Yeah. I could say that. They are putting something in your body, bone marrow, which is really bizarre, and could kill you, even if you are not ill. Suddenly you have a chimera — it's mythological. I tried to be deadly serious about the realism of it, but also to see it as something magic. It's a nightmare for Junon, but it's real too.

In the scene when Henri and Junon bump into each other, she calls him "petit juif" — "little Jew," the French term for "funnybone." Why did you have her call him that?

In French, it's a common expression. Don't you have the same expression in English?

No, it's just "funnybone."

It's odd, because you have Funnyface in the movies. And Henri's fiancee, Faunia, happens to be Jewish. It's just a game with words. We started with Catholic things, just because it's Christmas. When I start to write the movie, I know that all the characters will be Catholic. As soon as all the characters are the same, I start to be bored. So I invented this character, Faunia, who will leave the movie, saying "I don't want to be part of it." I think it's lovely, and the world is wider, if you have characters who can refuse the film itself.

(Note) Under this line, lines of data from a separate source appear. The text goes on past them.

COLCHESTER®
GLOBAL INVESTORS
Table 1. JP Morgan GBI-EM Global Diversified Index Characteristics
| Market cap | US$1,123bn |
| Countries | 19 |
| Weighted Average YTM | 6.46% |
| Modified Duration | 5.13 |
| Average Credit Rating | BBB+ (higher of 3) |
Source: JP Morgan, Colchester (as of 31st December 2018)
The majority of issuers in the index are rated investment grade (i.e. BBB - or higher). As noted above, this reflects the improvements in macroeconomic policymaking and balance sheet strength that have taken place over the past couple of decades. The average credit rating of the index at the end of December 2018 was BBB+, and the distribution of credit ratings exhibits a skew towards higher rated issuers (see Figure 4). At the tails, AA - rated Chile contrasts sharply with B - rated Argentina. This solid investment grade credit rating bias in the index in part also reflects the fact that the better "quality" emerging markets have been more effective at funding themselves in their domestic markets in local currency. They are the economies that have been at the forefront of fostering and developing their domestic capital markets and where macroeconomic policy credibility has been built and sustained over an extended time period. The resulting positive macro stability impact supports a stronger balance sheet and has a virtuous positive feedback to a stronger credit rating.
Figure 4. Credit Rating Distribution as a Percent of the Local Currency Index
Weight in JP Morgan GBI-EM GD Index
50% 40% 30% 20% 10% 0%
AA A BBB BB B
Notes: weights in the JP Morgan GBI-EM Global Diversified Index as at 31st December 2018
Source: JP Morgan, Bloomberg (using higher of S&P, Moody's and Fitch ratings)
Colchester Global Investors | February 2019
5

And Henri behaves like the one who doesn't belong to that tribe, that Catholic tribe. So it was also the idea of depicting Catholics — I'm Catholic — as a tribe, and not as being normal. It's not normal to be Catholic; it's quite odd. So I started to play with this idea of confrontations, and the fact that Junon is from this very little city far from Paris, so she's not used to someone different from her. So the tension starts between the two of them.

Later, the father says, "it's a mitzvah," as if he's Jewish, or from a Jewish milieu.

I don't know what other word you could say for "mitzvah." Certain words can't be translated. But there is something around that. One could say that in this family that all the men are Jewish and all the women are Catholic. It's odd, and not realistic. That's the film. It's not realistic, but I hope it's true.

A CHRISTMAS TALE — 2008, 150 min; at Landmark Bethesda Row.